We don't need Doug, we need you!
Keep up the good work, Doug. We need people like
you!
As a young
broadcast journalist, my radio editorials used to bring in a lot of comments
like that. But that’s about as far is it went.
In the City
of Holland, for example, back in the days before Michigan’s Open Meetings Act,
I badgered the city council mercilessly for holding regular secret meetings.
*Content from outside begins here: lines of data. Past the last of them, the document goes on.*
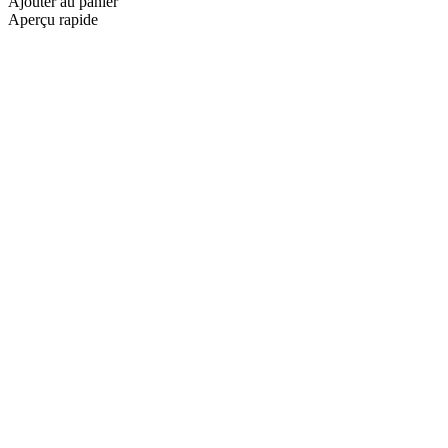
Ajouter au panier
Aperçu rapide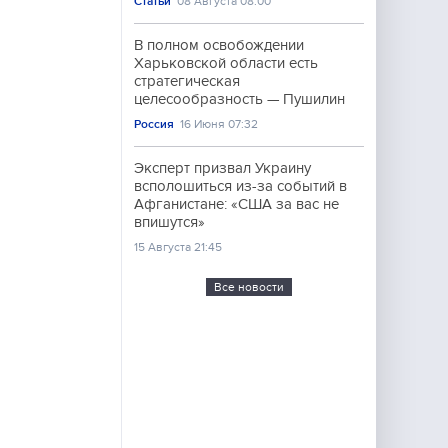
Статьи
08 Августа 08:00
В полном освобождении
Харьковской области есть
стратегическая
целесообразность — Пушилин
Россия
16 Июня 07:32
Эксперт призвал Украину
всполошиться из-за событий в
Афганистане: «США за вас не
впишутся»
15 Августа 21:45
Все новости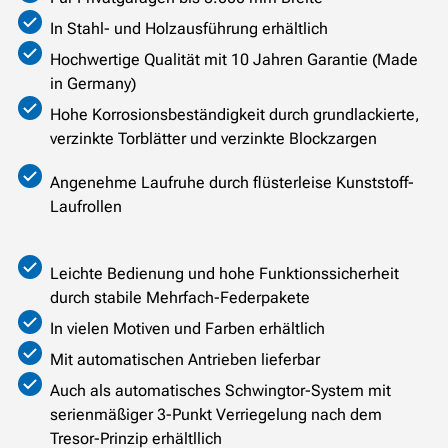
In Stahl- und Holzausführung erhältlich
Hochwertige Qualität mit 10 Jahren Garantie (Made
in Germany)
Hohe Korrosionsbeständigkeit durch grundlackierte,
verzinkte Torblätter und verzinkte Blockzargen
Angenehme Laufruhe durch flüsterleise Kunststoff-
Laufrollen
Leichte Bedienung und hohe Funktionssicherheit
durch stabile Mehrfach-Federpakete
In vielen Motiven und Farben erhältlich
Mit automatischen Antrieben lieferbar
Auch als automatisches Schwingtor-System mit
serienmäßiger 3-Punkt Verriegelung nach dem
Tresor-Prinzip erhältllich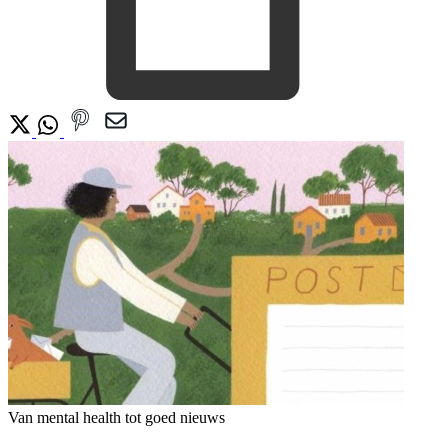
Van mental health tot goed nieuws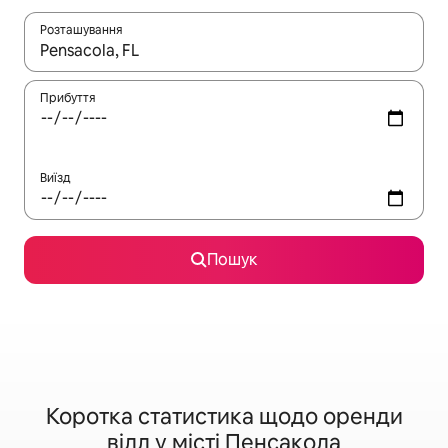
Розташування
Отримавши результати пошуку, використовуйте для навігації с
Прибуття
Виїзд
Пошук
Коротка статистика щодо оренди
вілл у місті Пенсакола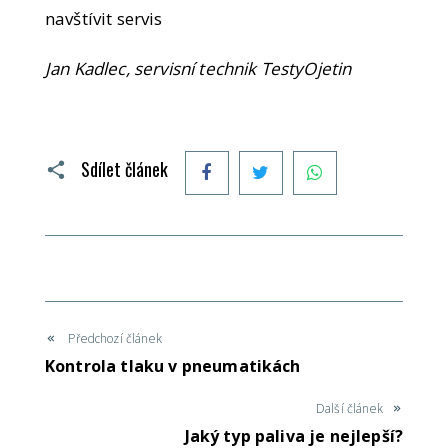
navštívit servis
Jan Kadlec, servisní technik TestyOjetin
Facebook
Twitter
WhatsApp
Sdílet článek
Předchozí článek
Kontrola tlaku v pneumatikách
Další článek
Jaký typ paliva je nejlepší?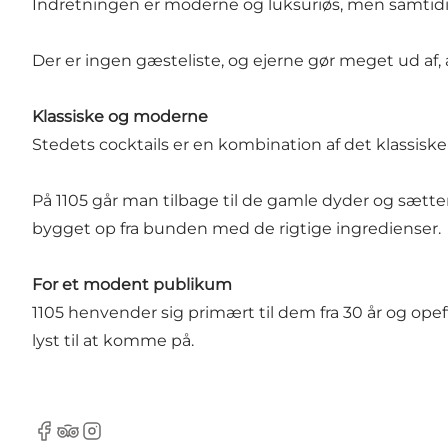
Indretningen er moderne og luksuriøs, men samtidig 
Der er ingen gæsteliste, og ejerne gør meget ud 
Klassiske og moderne
Stedets cocktails er en kombination af det klassis
På 1105 går man tilbage til de gamle dyder og sætter
bygget op fra bunden med de rigtige ingredienser.
For et modent publikum
1105 henvender sig primært til dem fra 30 år og opefte
lyst til at komme på.
Facebook
Tripadvisor
Instagram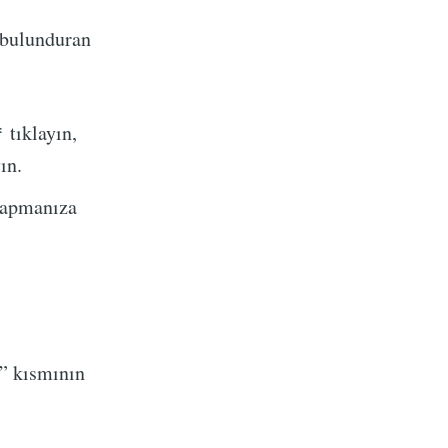
 bulunduran
 tıklayın,
ın.
yapmanıza
” kısmının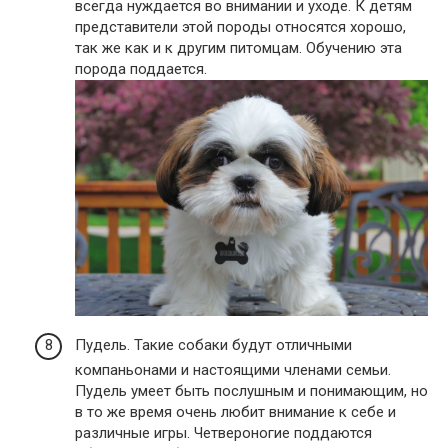
всегда нуждается во внимании и уходе. К детям
представители этой породы относятся хорошо,
так же как и к другим питомцам. Обучению эта
порода поддается.
Пудель. Такие собаки будут отличными
компаньонами и настоящими членами семьи.
Пудель умеет быть послушным и понимающим, но
в то же время очень любит внимание к себе и
различные игры. Четвероногие поддаются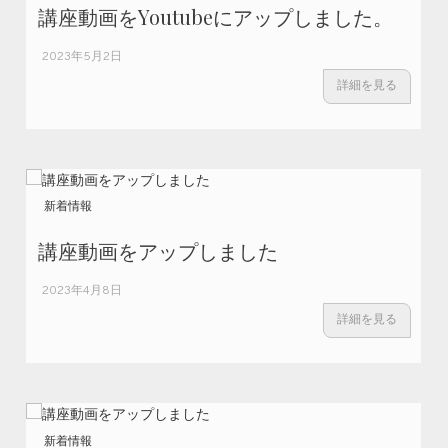
講座動画をYoutubeにアップしました。
2023年5月2日
詳細を見る
新着情報
講座動画をアップしました
2023年4月8日
詳細を見る
新着情報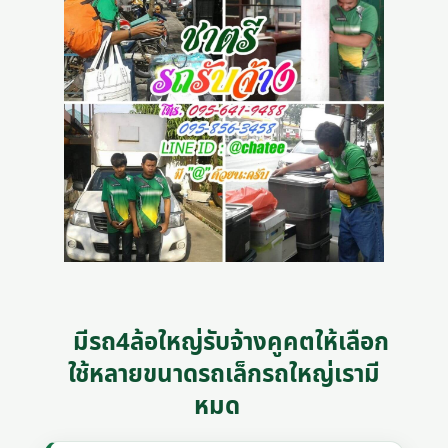
มีรถ4ล้อใหญ่รับจ้างคูคตให้เลือก
ใช้หลายขนาดรถเล็กรถใหญ่เรามี
หมด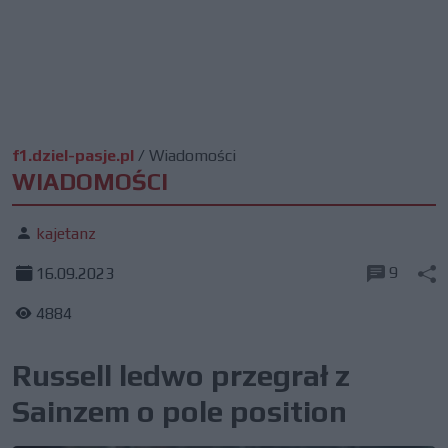
f1.dziel-pasje.pl
/
Wiadomości
WIADOMOŚCI
kajetanz
9
16.09.2023
4884
Russell ledwo przegrał z
Sainzem o pole position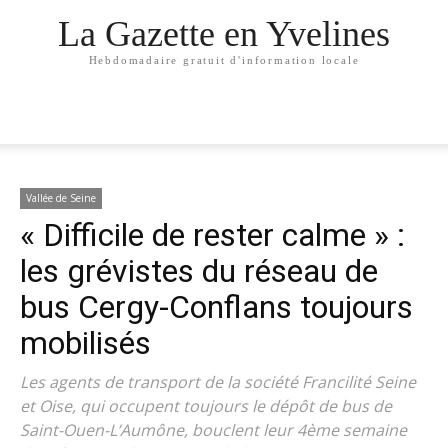
La Gazette en Yvelines
Hebdomadaire gratuit d'information locale
Vallée de Seine
« Difficile de rester calme » :
les grévistes du réseau de
bus Cergy-Conflans toujours
mobilisés
Les agents de transport de la société Francilité Seine
et Oise, qui occupent toujours le dépôt de bus de
Saint-Ouen-L’Aumône, bouclent leur 4ème semaine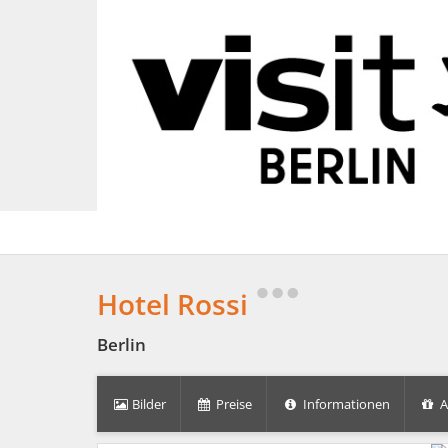
Hotel Rossi
Berlin
Bilder
Preise
Informationen
A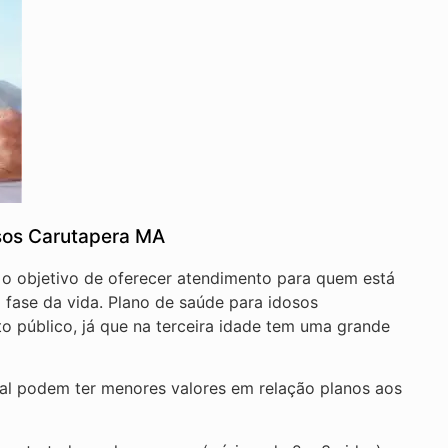
sos Carutapera MA
 o objetivo de oferecer atendimento para quem está
 fase da vida. Plano de saúde para idosos
o público, já que na terceira idade tem uma grande
nal podem ter menores valores em relação planos aos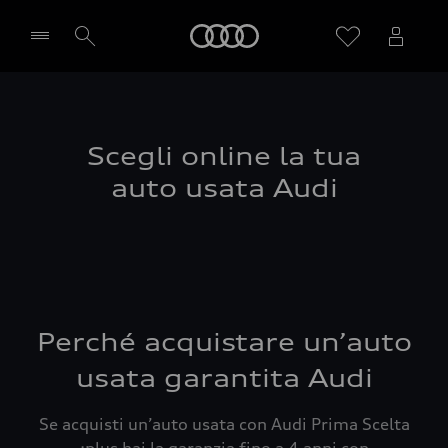
Audi
Seleziona concessionaria
Scegli online la tua
auto usata Audi
Perché acquistare un’auto
usata garantita Audi
Se acquisti un’auto usata con Audi Prima Scelta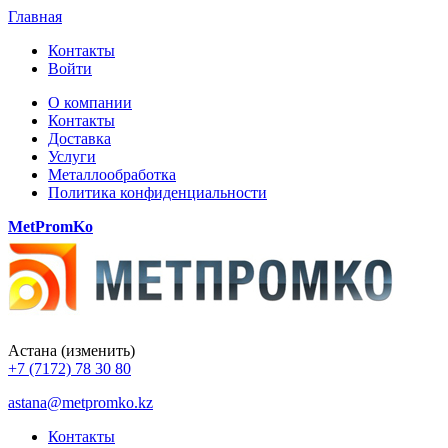
Главная
Контакты
Войти
О компании
Контакты
Доставка
Услуги
Металлообработка
Политика конфиденциальности
MetPromKo
Астана
(изменить)
+7 (7172) 78 30 80
astana@metpromko.kz
Контакты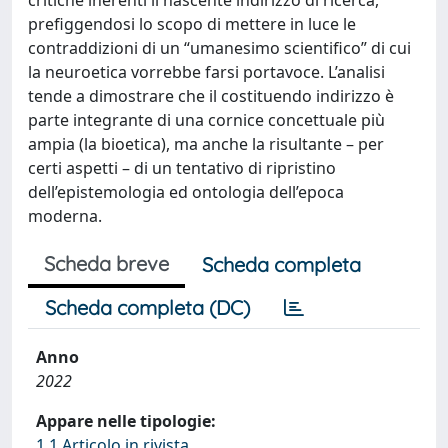
prefiggendosi lo scopo di mettere in luce le
contraddizioni di un “umanesimo scientifico” di cui
la neuroetica vorrebbe farsi portavoce. L’analisi
tende a dimostrare che il costituendo indirizzo è
parte integrante di una cornice concettuale più
ampia (la bioetica), ma anche la risultante – per
certi aspetti – di un tentativo di ripristino
dell’epistemologia ed ontologia dell’epoca
moderna.
Scheda breve
Scheda completa
Scheda completa (DC)
Anno
2022
Appare nelle tipologie:
1.1 Articolo in rivista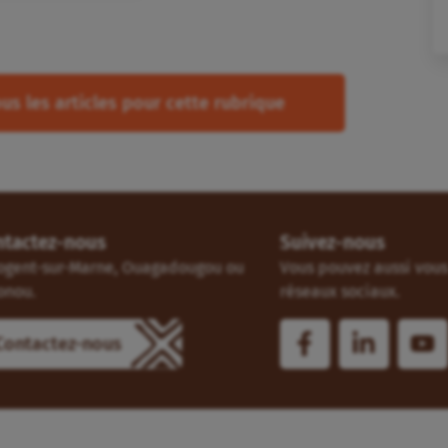
us les articles pour cette rubrique
ntactez-nous
Suivez-nous
ogent-sur-Marne, Ouagadougou ou
Vous pouvez aussi vous 
onou.
réseaux sociaux.
Contactez-nous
The people loved it, but nobody ever did anything about it.
Fast forward
to today.
I’m not writing
radio editorials anymore, but the pieces that I post on this blog site are just
as direct. But I’m going to tell you something. If mass incarceration is going
to get serious attention, if sinfully lengthy sentences are going to get
reduced, if prison overcrowding is going to be dealt with, if the number of
wrongful convictions is going to be reduced, if prison conditions are going to
be improved, if spiritual communities are going to change their attitudes about
those behind bars, it’s not going to happen because of something I wrote. It’s
because somebody who reads what I write decides that enough is enough!
No, we don’t
need another Doug Tjapkes. Society is stuck with him for now.
We need you!
We need
people who will go to the polls and vote out of office those politicians who
want to be tough on crime by imposing long sentences and building more prisons.
We need
people who don’t just nod their heads when they read our blogs, but who,
instead, email or call their state legislators regarding prison reform, prison
conditions and mass incarceration.
We need
people, regardless of age, who will get off their butts and work in soup
kitchens, carry picket signs for refugees, crusade for better senior citizen
care, and assist with prisoner re-entry.
We need
people who will insist to their church fathers that the only mission fields
aren’t overseas, that teaching Bible lessons isn’t the only way to help
prisoners, and that if ex-offenders aren’t appreciated in their pews, the EVERYONE
WELCOME sign should be taken down.
I conclude
with this quote from a church newsletter:
The opposite
of love is not hate, it’s indifference….
The opposite of life is not death, it’s complacency.
The opposite of life is not death, it’s complacency.